Zodiac (2007) The opening didn’t grab me, switching between the cops and journalists as it did but once things got moving everything made sense. Could have been a little shorter—
streamlining or cutting some of the homicides in the beginning and working what was needed for that into the rest of the film would have been enough—but David Fincher’s pacing makes it irrelevant. (The movie seems too long early on and not at all long by the end.) There are things here that do not cover the original investigators with glory, such as not being able to find the survivor (apparently it was actually Fincher who did so) and not looking at an obvious reason for Zodiac’s letters to stop (maybe he was incarcerated). The film itself is solid.

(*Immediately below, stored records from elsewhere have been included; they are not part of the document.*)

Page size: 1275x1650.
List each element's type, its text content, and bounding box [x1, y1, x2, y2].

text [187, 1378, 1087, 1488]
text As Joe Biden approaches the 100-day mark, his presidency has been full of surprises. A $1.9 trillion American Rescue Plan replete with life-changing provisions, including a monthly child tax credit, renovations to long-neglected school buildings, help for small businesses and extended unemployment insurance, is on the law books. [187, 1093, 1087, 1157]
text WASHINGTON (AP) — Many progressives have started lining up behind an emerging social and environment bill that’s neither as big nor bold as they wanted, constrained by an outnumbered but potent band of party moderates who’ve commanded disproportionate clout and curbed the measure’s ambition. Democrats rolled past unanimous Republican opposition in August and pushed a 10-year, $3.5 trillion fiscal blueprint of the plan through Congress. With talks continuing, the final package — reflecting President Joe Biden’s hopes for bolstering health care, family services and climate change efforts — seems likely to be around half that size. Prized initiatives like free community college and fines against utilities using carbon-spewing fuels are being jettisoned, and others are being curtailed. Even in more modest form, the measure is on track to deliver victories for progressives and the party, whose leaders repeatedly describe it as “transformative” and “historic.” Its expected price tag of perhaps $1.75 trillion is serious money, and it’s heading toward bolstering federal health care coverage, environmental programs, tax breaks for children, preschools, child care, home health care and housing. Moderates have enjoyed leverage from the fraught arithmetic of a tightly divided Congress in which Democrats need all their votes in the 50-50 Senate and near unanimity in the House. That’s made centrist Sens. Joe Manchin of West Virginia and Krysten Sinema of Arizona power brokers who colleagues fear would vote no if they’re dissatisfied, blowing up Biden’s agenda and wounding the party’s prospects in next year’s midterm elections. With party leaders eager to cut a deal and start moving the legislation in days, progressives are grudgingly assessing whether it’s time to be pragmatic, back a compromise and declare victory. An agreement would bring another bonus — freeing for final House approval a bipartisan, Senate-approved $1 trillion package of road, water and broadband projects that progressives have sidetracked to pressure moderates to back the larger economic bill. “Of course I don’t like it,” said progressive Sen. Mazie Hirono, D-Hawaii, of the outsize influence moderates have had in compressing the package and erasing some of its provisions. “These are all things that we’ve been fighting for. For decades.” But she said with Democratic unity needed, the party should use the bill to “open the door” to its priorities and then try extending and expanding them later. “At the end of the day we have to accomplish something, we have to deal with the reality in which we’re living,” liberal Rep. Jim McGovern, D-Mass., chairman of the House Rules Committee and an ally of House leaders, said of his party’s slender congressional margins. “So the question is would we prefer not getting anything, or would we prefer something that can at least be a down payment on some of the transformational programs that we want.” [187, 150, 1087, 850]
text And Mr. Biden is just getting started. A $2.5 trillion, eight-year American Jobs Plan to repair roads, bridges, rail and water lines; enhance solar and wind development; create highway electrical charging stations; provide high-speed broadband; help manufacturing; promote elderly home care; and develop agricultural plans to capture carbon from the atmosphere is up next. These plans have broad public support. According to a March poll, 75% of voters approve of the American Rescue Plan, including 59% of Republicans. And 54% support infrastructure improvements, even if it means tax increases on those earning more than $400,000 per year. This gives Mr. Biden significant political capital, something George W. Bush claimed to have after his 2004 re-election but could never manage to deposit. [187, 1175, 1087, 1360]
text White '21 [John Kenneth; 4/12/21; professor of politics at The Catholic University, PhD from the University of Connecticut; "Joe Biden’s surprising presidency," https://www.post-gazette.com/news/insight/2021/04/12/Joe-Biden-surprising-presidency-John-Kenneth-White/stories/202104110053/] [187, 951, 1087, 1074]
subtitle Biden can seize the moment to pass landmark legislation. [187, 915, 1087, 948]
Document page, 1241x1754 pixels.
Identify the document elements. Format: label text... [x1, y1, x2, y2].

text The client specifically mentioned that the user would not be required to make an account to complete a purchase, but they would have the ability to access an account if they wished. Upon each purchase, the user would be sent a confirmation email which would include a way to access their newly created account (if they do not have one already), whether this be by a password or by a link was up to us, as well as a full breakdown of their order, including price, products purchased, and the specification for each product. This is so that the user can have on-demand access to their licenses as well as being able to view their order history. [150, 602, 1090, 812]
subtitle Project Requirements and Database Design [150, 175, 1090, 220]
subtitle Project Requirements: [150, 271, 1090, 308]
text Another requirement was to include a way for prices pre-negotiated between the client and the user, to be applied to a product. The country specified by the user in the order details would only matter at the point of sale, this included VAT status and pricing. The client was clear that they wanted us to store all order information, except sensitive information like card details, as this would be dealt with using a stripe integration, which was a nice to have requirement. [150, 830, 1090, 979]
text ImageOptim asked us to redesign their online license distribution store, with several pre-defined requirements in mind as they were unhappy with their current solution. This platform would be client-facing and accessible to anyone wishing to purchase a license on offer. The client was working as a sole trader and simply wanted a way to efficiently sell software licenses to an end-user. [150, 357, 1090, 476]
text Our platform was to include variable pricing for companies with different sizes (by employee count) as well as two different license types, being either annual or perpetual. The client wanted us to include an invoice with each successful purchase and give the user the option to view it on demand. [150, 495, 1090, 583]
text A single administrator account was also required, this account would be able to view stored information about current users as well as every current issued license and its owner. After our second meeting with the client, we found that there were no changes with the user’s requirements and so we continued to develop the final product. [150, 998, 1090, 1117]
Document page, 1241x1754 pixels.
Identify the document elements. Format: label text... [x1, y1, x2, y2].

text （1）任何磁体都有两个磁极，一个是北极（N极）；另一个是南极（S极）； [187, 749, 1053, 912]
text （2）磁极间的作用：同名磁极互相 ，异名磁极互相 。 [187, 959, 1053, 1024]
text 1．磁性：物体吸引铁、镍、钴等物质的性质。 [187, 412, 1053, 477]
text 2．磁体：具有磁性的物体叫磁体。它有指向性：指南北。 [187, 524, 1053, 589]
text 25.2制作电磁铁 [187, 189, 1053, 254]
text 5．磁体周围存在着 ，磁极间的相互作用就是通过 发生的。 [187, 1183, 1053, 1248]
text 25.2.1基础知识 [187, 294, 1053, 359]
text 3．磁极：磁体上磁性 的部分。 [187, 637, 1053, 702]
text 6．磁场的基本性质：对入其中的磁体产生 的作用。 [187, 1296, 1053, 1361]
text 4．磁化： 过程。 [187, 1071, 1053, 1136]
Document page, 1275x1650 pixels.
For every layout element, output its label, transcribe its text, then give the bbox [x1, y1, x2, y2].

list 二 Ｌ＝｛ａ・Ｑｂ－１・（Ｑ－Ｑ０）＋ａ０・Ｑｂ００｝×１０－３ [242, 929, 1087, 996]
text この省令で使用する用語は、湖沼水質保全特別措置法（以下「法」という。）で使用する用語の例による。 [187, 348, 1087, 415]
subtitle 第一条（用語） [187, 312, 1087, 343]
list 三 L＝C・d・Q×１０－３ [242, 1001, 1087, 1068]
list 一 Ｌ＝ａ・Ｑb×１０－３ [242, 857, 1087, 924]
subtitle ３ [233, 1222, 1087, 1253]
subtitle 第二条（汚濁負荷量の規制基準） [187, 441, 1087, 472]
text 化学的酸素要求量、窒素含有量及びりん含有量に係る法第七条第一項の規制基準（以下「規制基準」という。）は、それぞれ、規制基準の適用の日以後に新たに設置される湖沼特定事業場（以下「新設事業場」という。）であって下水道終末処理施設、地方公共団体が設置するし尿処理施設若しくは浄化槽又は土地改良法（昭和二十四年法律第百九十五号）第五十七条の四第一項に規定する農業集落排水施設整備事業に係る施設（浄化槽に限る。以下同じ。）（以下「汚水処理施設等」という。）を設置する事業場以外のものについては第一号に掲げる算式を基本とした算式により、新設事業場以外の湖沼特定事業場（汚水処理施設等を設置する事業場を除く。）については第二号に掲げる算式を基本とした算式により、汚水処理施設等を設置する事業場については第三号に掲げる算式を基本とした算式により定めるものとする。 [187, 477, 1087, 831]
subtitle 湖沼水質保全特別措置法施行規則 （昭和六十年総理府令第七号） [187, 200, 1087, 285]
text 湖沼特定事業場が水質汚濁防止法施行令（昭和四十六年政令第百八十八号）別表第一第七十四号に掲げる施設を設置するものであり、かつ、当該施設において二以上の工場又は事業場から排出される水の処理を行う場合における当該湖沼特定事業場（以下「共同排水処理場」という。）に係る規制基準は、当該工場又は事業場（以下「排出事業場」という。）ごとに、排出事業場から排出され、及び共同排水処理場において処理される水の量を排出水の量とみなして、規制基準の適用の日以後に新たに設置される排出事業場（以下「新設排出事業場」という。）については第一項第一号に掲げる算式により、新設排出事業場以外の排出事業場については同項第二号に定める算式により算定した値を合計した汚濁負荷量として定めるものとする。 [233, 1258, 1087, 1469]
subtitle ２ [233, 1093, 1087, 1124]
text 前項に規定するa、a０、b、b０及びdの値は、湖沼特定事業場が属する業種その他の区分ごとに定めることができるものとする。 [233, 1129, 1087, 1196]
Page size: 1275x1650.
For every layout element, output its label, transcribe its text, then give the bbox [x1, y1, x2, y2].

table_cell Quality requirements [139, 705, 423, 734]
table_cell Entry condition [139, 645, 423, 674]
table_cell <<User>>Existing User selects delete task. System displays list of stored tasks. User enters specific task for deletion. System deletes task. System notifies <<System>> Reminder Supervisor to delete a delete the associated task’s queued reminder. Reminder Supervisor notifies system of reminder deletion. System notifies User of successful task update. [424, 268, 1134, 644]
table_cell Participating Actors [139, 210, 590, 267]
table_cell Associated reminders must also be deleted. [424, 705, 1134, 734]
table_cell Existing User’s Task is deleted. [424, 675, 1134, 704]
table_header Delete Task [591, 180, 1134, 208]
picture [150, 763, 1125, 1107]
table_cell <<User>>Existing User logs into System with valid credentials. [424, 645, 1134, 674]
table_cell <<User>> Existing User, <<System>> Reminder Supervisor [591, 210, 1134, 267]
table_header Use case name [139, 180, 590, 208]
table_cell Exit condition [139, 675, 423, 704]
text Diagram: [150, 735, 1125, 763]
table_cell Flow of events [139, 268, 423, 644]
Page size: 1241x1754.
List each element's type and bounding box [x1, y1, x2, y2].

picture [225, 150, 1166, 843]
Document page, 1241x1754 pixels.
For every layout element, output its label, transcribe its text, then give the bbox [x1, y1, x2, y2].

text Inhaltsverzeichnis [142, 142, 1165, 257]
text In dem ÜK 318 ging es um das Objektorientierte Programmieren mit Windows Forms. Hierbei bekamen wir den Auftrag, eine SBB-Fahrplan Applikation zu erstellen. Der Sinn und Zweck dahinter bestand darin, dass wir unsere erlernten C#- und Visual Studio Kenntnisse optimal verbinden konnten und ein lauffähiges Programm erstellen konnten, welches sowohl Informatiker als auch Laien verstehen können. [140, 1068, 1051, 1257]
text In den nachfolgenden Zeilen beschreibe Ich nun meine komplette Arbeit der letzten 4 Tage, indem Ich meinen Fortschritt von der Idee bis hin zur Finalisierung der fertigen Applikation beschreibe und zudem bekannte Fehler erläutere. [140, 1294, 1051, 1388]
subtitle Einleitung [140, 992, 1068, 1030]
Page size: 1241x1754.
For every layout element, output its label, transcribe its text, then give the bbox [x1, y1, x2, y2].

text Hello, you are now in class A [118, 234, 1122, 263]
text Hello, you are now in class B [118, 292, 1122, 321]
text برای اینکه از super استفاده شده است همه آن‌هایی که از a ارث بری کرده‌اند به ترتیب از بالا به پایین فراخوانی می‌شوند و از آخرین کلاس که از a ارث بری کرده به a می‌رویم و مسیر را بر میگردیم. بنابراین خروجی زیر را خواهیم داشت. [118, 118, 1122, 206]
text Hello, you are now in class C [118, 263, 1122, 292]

Charley Varrick (1973) I saw this many years ago and didn’t remember it well at all. Walter
Matthau plays the owner of a small crop dusting business in New Mexico who is being forced out of business by larger operations and turns to bank robbery as a way to make ends meet. One day he and his crew happen onto a lot more money than the small town bank they robbed should have had and things start to go wrong. The plot is twisty but not confusingly so in the deft hands of Don Siegel (The Shootist, Telefon, and several of Clint Eastwood’s greatest hits) who keeps things understandable without stooping to explain. A much better film than I remembered, though still with some early 70s conventions we’re better off without. (Joe Don Baker’s idea of foreplay with Sheree North is to backhand her across the face, which her character is obviously okay with.)

A Beautiful Mind (2001) A little slower than I remembered it, but still an outstanding film. Russell Crowe earned an Oscar nomination for his portrayal of Nobel Prize winning
mathematician John Nash, who suffered from paranoid schizophrenia throughout his life; Jennifer Connelly earned the Oscar for best Supporting Actress. Director Ron Howard does a wonderful job of bringing Nash’s affliction to the audience, as well as describing in thirty seconds the theory that earned Nash the Nobel. Ed Harris and Christopher Plummer also play small but critical roles.

Get Shorty (1995) The annual birthday viewing. I’m not going to say any more than I have
to, if that.
 
The Blues Brothers (1980) Because it was still my birthday.